Mr. VAN VORHIS was compelled to differ with his colleague again. There were petitions and remonstrances being circulated for and against the the proposed improvement of Meridan street with wooden blocks, and there is a good deal of feeling on this matter. The State is interested to the extent of 1,000 or 1,200 feet, and it is proper the General Assembly should express itself squarely one way or the other on this question. It is a question of considerable expense--probably not less than $2,500 or $4,000 on the part of the State.
Mr. SPANN opposed the resolution. It would be a mere matter of generosity on the part of the State to pay after the work is done. This General Assembly has no right in advance to determine what kind of improvement shall be made on the streets of Indianapolis by the Common Council.
On motion by Mr. BROWN, the resolution was referred to the special session.
PAY OF THE PAGES.
Mr. WOOD offered a resolution to increase the pay of Pages from $2 to $2.50 a day. He spoke in favor of is additional pay for the little boys.
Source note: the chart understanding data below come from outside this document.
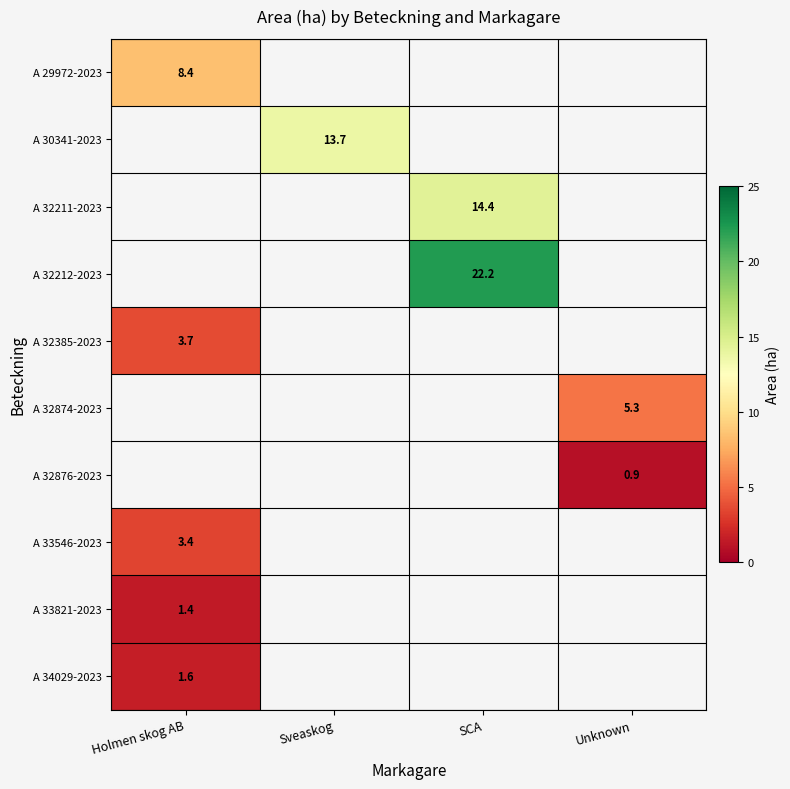

The value of A 33821-2023 at Holmen skog AB is 1.4. True or false?

True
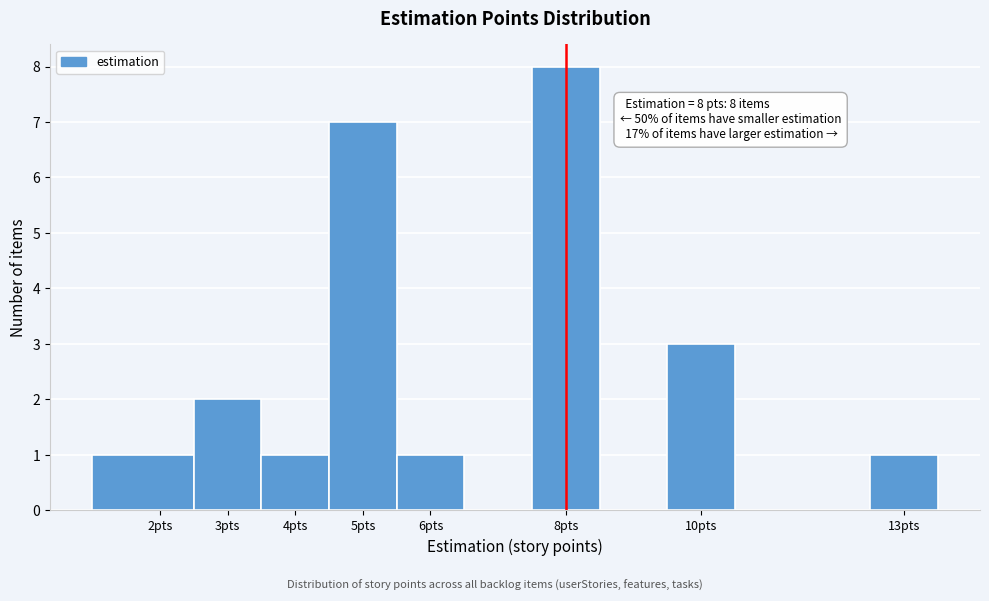

Over which range of the x-axis is the bar tallest?

7.5 to 8.5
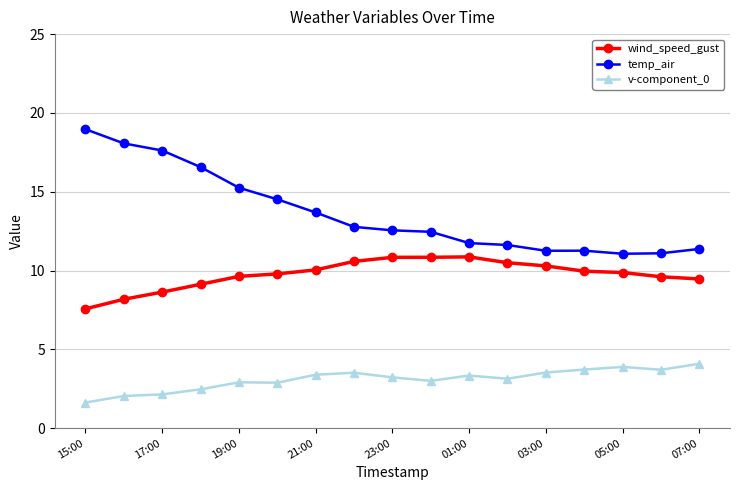

Does the chart have visible grid lines?

Yes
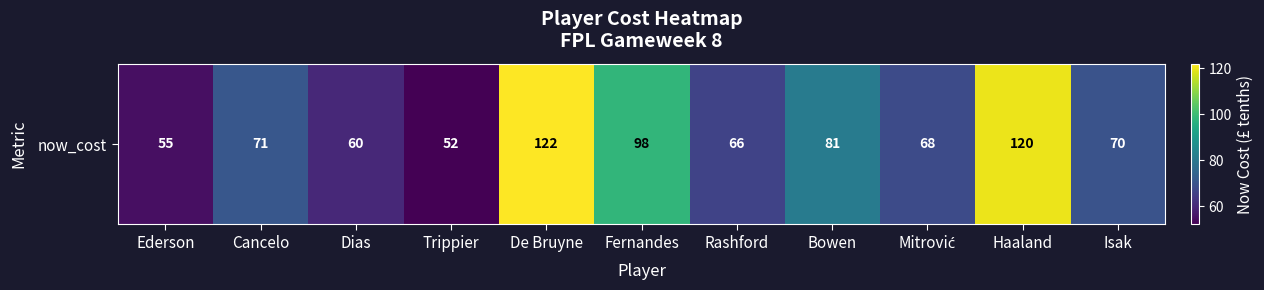

What is the greatest value displayed?

122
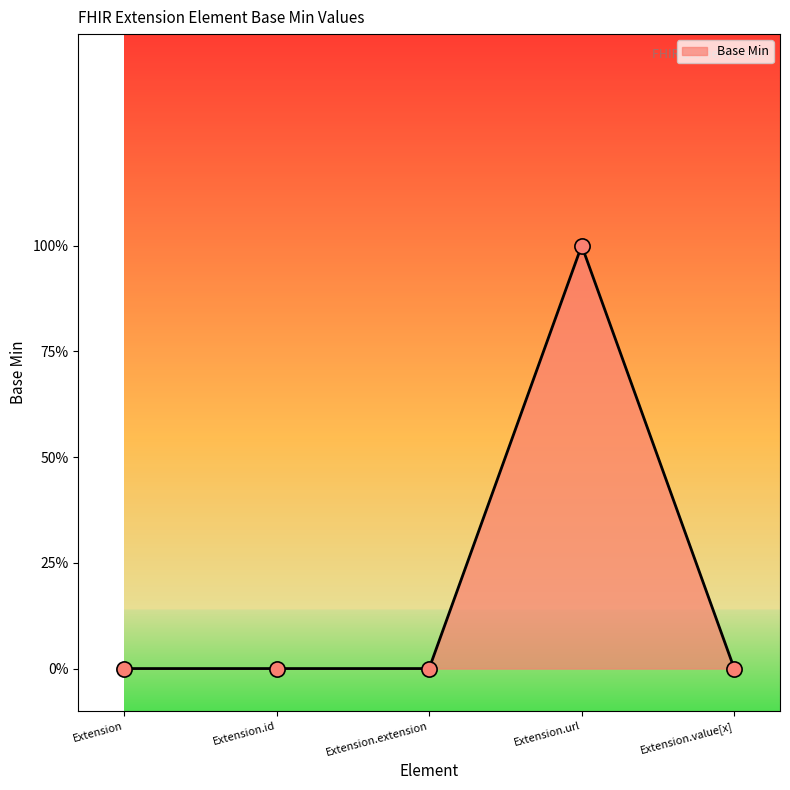

Which has a higher value, Extension.id or Extension?

Extension.id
Pending the consideration of this resolution--
REINSTATEMENT OF BURNT RECORDS.
On motion by Mr. COMSTOCK, the Governor was requested to return the bill [S. 211] to provide for the reinstatement of burnt records, as its provisions are now discovered to be broader than the Senate supposed at the time the bill was passed. On motion by Mr. BROWN, the vote by which the bill passed was reconsidered.
ADJOURNMENT SINE DIE.
Mr. LANGDON moved that the Senate adjourn sine die.
The motion was agreed to.
The LIEUTENANT GOVERNOR said: The Chair desires, before announcing that the Senate has adjourned sin die, to return his thanks to Senators for the kindness and courtesy that has been extended to him, and for the assistance each one of you has rendered the Chair in the discharge of his duties during the session. Trusting that nothing will occur in the future to mar the pleasant memories we have gathered here, I announce the Senate has adjourned sine die. [Applause.]
And so the Senate of the regular session of the Fifty-first General Assembly adjourned sine die.